Bankruptcy Law

US Trustees at Odds with Reorganizing Companies and Lawyers Seeking Big Fees

Companies seeking Chapter 11 protection are increasingly at odds with the Justice Department’s U.S. Trustee Program, particularly on issues of venue and executive bonuses.

The director of the program, Clifford White III, has become an activist in policing Chapter 11 cases, the Wall Street Journal (sub. req.) reports. “Restructuring professionals say companies in bankruptcy court are facing off with increasingly vigilant Justice Department watchdogs whose zeal for enforcing the law may threaten the survival of the companies the bankruptcy system is set up to save,” the story says.

Companies often choose a venue they perceive to be friendly to their interests, but trustees are sometimes voicing objections, the story says. Companies propose bonuses to reward executives for successful restructurings, but trustees say incentives that are easily achieved amount to illegal retention bonuses.

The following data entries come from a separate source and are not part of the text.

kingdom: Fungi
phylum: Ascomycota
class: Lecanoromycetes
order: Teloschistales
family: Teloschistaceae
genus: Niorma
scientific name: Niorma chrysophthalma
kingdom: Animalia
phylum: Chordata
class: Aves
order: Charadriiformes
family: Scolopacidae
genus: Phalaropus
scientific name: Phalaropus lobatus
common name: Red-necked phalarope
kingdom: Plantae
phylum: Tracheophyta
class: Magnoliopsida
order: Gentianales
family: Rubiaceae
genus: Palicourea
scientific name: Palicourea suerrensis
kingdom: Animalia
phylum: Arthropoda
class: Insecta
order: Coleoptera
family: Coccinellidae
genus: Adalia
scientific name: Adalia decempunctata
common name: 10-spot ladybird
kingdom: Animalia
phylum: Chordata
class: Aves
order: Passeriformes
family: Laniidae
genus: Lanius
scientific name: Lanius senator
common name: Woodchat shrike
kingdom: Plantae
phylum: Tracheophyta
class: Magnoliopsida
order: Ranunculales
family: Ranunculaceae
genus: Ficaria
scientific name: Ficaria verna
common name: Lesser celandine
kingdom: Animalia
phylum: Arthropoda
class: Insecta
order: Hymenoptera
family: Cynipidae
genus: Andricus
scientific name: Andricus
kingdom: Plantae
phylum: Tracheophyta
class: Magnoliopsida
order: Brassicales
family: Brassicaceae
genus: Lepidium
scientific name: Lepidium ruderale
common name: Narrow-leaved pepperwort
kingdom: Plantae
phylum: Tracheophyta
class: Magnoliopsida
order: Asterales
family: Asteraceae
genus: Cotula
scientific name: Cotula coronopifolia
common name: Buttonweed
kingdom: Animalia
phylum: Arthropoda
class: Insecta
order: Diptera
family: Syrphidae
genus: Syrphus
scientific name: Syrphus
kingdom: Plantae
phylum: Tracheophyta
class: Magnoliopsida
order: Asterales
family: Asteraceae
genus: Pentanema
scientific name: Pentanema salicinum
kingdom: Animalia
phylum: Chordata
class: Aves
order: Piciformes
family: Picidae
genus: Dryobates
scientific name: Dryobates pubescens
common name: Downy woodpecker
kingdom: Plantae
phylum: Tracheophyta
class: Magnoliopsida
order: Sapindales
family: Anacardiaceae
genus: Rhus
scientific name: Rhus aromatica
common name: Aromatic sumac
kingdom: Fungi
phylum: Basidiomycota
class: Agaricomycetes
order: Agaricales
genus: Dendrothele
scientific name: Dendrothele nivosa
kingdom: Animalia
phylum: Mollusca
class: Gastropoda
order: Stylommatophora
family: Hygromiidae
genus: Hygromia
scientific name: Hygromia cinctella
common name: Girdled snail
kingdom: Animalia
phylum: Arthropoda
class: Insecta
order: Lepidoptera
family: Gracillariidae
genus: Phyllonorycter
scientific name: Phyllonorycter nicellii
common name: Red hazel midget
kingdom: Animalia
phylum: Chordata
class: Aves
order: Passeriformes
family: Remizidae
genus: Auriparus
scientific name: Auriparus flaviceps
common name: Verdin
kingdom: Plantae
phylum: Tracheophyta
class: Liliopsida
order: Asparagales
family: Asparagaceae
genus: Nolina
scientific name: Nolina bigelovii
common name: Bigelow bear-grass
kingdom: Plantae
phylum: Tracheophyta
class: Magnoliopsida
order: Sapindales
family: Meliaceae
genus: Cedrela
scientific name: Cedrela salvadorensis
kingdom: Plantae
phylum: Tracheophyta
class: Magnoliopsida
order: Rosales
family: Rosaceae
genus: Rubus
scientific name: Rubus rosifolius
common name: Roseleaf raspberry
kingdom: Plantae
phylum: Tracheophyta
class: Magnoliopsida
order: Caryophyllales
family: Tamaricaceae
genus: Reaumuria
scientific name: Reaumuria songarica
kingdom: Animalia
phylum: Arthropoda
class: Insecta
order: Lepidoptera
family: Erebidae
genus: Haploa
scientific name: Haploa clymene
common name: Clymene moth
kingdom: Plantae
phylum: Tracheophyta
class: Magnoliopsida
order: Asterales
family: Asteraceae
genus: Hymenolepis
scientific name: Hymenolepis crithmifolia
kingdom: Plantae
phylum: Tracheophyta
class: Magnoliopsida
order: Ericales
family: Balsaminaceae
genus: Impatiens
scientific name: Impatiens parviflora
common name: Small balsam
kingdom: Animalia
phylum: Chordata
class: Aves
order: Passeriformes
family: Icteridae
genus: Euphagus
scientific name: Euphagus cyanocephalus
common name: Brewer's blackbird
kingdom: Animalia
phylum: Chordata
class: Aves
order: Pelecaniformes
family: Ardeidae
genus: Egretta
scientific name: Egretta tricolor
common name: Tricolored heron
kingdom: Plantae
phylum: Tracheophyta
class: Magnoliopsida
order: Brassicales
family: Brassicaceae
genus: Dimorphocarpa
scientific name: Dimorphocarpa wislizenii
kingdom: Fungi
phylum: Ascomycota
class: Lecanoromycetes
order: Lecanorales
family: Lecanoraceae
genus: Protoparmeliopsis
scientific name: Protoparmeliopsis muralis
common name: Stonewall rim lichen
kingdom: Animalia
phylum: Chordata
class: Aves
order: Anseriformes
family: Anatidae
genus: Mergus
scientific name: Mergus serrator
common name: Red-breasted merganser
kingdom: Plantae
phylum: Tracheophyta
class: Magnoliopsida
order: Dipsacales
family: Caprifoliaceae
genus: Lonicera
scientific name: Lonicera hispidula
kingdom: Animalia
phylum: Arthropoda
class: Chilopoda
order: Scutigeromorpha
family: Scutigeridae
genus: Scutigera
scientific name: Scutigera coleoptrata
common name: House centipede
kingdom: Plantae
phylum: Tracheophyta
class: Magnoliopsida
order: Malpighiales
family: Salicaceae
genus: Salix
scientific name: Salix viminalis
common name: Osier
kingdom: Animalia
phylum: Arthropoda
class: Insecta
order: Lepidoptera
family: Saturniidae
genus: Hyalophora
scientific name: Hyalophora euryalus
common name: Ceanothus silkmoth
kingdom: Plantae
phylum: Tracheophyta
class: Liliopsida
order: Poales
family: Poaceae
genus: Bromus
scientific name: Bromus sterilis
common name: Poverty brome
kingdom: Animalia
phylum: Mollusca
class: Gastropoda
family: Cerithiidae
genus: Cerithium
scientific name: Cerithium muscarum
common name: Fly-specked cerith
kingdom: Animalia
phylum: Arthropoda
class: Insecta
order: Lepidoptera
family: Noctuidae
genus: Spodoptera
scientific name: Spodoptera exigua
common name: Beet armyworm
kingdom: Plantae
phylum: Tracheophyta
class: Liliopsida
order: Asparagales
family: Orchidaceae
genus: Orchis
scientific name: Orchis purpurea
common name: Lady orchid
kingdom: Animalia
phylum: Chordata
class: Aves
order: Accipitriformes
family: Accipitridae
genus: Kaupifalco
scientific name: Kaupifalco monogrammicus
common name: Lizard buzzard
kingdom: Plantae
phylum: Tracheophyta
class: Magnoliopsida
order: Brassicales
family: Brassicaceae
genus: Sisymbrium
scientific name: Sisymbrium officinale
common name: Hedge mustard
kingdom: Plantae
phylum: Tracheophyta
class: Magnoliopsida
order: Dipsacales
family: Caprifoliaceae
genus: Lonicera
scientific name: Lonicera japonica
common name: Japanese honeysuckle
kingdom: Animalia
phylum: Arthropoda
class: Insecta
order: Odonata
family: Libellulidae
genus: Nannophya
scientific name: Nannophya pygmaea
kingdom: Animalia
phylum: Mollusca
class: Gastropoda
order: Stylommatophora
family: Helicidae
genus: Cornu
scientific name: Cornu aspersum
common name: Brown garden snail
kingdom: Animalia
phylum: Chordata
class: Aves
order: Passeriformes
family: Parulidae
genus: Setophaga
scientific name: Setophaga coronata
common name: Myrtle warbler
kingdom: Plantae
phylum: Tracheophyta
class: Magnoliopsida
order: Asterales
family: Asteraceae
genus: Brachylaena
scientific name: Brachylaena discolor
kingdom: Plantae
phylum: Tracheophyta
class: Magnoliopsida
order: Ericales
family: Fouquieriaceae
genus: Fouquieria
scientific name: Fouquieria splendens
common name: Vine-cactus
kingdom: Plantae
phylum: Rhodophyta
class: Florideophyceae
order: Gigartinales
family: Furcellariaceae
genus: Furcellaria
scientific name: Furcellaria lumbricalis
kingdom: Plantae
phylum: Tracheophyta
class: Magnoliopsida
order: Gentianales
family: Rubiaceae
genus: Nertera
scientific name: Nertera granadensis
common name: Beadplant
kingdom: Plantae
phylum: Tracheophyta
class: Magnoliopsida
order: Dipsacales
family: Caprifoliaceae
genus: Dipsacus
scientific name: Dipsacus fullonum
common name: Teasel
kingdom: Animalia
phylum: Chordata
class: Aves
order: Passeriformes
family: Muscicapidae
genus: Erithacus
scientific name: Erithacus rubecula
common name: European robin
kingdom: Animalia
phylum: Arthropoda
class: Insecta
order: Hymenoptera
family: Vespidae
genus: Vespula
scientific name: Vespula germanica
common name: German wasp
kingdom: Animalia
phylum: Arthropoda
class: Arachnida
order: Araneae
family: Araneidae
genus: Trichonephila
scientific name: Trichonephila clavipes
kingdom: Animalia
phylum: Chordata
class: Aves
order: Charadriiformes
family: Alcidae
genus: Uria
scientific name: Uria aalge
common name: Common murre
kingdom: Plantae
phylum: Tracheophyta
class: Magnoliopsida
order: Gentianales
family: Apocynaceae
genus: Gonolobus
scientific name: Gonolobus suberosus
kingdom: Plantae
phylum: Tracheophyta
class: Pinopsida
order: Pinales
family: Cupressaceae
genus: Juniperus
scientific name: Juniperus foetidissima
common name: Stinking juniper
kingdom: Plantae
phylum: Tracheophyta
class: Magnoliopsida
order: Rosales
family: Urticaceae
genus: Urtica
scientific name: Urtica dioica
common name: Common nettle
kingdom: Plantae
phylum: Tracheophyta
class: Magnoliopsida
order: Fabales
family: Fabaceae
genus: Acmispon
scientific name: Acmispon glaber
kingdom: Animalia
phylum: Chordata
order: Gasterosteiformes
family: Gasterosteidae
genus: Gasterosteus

Last fall, White also targeted big attorney fees, the story says. He talked about his concerns in a June speech. “Public confidence in the bankruptcy system is sometimes shaken by reports of fees that run into the hundreds of millions of dollars in cases in which employees have lost their jobs, pension-fund investors have largely been wiped out, and creditors have been paid pennies on each dollar of debt,” he said.